Another British dual citizen, Australian academic Kylie Moore-Gilbert was arrested in 2018 and is held in prison in Iran on charges of espionage after a secret trial. It is believed her 10-year sentence has precluded her from being among prisoners released during the coronavirus outbreak.
Earlier this month, Iran released Roland Marchal, a French researcher who was arrested in 2019 accused of plotting against national security.
Bill Richardson, a former US ambassador to the United Nations who is often involved in negotiations with hostile regimes, said at the weekend the Iranians were “contemplating” a request to allow Michael White, a US prisoner who has come down with coronavirus symptoms, to come home.
Iran launched a diplomatic blitz to urge Western governments, including the UK, to violate unilateral US sanctions if necessary as the country’s coronavirus epidemic exploded in early March. Personal protection gear like masks and aprons are not necessarily covered by the exceptions for medical equipment in US sanctions, making international banks and logistics companies wary of facilitating orders.
The economic impacts, including a dramatic erosion of many Iranians’ personal savings under the sanctions regime, has also left the country vulnerable to the inevitable shocks associated with quarantine.
“The result is that Iran is facing extreme trade offs between optimal public health results and steps to shore up the economy,” said Esfandyar Batmanghelidj, founder of Bourse and Bazaar, a think tank focused on Iran’s economy.

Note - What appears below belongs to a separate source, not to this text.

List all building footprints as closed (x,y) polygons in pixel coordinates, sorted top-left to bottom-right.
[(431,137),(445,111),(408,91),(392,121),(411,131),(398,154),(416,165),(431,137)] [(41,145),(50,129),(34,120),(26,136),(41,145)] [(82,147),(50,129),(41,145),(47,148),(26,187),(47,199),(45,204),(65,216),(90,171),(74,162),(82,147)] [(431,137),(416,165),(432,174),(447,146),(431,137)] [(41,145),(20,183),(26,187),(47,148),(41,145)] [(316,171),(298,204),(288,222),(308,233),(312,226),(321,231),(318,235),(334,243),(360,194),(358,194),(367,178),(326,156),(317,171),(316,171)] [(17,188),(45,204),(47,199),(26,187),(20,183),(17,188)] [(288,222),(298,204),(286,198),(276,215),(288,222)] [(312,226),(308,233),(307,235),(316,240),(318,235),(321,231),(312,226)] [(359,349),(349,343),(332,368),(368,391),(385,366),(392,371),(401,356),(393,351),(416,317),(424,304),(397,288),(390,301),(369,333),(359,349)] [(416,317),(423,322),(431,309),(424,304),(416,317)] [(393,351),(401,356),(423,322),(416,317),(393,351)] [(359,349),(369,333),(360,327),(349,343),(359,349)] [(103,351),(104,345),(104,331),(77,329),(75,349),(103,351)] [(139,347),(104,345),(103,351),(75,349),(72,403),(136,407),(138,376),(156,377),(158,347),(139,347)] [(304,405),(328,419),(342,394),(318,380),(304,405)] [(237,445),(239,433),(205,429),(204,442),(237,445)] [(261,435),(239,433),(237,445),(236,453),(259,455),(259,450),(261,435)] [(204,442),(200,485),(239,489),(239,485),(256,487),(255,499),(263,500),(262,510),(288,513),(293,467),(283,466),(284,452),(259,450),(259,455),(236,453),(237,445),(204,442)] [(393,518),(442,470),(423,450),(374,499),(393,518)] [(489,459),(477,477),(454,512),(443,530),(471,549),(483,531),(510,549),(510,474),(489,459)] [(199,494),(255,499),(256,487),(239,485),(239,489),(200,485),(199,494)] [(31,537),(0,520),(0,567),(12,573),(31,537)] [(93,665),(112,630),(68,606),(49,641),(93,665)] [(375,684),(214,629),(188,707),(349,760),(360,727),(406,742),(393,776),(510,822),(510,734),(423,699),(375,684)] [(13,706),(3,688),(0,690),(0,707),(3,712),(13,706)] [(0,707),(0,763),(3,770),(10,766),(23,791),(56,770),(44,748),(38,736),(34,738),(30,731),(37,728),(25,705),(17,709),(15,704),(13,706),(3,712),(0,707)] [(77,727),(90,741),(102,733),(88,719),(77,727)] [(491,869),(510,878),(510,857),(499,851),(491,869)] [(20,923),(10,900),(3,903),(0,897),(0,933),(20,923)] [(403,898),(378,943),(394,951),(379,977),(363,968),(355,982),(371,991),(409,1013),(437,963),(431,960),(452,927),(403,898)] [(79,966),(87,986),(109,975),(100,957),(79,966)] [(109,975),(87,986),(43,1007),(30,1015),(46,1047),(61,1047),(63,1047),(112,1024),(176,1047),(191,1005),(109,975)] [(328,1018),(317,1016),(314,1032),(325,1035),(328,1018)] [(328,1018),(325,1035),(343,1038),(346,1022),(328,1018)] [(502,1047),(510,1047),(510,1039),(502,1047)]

President Hassan Rouhani’s government has been trying to get France, Britain and Germany to circumvent US sanctions since Donald Trump pulled out of the Iran nuclear deal in 2018, and US officials have accused Tehran of exploiting the pandemic for political gain.
“US sanctions exempt medicine and all humanitarian assistance. We have repeatedly offered medical assistance to the Iranian people, which the regime has rejected,” Brian Hook, special representative for Iran and senior policy adviser to the US Secretary of State Mike Pompeo, told London’s Telegraph.
“The regime routinely blames America for problems of its own making and this crisis is no different. And does anyone really believe that this regime, which four months ago murdered 1500 innocent Iranians, would spend sanctions relief on its own people and not on sectarian warfare? Let’s not be naive here.”
The appeal to lift sanctions has been undermined by mixed messages from Tehran, however.
Ali Khamenei, the supreme leader, on March 22 publicly rejected an American offer of medical aid, saying it was possibly a Trojan horse “to spread the virus more”.
He also alleged, without offering any evidence, that the virus “is specifically built for Iran using the genetic data of Iranians which they have obtained through different means”.
A spokesman for the Foreign Office said: “The UK – and our E3 partners France and Germany – recently offered Iran a comprehensive package of both material and financial support worth €5 million [$9 million] to combat the rapid spread of coronavirus”.
Iran’s Health Ministry spokesman reported 123 new deaths in the 24 hours to Sunday, bringing the death toll to 2640 since it reported its first case in mid-February.
There were also 2901 new confirmed cases, increasing the total number to 38,309, although the actual number has appeared to be far higher.
Rouhani has faced mounting criticism for failing to impose the quarantine measures already adopted in east Asia and Europe.
He finally declared a lockdown with non-essential shops closed and a ban on non-essential intercity travel last week, days after scientists at Tehran’s Sharif University of Technology released computer modelling that predicted as many as 3.5 million people could die if Iranians failed to observe strict social distancing and other preventive measures.